Entries supplied Block Start

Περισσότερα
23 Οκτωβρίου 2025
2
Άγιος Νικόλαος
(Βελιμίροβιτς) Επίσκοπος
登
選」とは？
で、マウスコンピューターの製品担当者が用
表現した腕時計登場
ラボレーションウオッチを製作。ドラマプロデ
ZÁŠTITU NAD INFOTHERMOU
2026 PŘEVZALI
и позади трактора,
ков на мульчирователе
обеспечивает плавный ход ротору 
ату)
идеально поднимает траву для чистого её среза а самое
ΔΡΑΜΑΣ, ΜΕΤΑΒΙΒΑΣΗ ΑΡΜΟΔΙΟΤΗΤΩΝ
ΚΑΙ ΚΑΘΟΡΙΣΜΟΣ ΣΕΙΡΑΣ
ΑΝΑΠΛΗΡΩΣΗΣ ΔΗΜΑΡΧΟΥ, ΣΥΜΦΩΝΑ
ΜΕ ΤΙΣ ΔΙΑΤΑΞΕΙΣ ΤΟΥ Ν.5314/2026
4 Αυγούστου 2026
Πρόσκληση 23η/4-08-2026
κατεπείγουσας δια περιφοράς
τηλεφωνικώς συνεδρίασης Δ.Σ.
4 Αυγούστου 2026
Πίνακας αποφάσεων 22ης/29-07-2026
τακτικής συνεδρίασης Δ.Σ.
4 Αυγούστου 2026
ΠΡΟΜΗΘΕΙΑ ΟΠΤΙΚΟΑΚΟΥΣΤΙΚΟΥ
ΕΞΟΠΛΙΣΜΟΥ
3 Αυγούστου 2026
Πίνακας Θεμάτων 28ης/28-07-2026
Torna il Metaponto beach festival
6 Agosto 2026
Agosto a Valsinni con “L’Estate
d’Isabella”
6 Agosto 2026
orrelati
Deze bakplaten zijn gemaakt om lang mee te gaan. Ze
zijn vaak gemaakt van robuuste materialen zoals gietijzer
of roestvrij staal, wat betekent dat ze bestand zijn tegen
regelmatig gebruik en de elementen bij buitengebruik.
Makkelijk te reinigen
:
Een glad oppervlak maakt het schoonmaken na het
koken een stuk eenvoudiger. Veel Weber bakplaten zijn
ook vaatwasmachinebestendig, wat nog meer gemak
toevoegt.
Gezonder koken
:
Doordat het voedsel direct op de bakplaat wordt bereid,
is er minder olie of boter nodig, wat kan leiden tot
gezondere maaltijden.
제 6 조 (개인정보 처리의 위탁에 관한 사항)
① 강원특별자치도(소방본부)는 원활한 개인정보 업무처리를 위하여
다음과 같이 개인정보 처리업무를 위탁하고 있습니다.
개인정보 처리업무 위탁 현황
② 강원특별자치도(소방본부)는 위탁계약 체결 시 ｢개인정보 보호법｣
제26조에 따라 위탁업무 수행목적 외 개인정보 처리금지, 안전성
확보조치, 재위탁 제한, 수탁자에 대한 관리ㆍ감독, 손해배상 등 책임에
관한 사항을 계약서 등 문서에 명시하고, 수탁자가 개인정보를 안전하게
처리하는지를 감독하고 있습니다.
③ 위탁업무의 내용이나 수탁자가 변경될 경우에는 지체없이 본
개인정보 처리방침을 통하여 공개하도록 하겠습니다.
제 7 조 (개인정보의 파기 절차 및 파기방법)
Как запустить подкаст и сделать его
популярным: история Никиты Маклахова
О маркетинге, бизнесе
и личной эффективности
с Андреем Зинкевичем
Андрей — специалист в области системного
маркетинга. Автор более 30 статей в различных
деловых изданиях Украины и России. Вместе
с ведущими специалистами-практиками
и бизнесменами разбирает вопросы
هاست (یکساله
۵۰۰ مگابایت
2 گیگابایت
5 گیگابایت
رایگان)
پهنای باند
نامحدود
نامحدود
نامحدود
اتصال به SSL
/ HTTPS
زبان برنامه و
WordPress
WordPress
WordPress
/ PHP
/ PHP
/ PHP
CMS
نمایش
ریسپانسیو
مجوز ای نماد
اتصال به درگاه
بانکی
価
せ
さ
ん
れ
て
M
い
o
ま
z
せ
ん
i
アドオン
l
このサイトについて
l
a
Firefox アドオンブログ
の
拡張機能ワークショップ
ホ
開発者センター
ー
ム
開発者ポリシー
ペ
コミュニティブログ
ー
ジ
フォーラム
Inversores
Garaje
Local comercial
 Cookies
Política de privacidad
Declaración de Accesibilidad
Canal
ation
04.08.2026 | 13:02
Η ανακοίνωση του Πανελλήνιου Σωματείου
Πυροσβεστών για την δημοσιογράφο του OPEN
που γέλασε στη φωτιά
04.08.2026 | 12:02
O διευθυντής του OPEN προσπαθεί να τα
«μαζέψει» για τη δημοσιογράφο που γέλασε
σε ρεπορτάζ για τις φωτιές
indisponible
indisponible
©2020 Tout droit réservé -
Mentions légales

Entries supplied Block End

| Assignment |
List every line in the records that contains the string "bakplaten", treating uppercase and lowercase as distinct.

| Problem solution |
Deze bakplaten zijn gemaakt om lang mee te gaan. Ze
koken een stuk eenvoudiger. Veel Weber bakplaten zijn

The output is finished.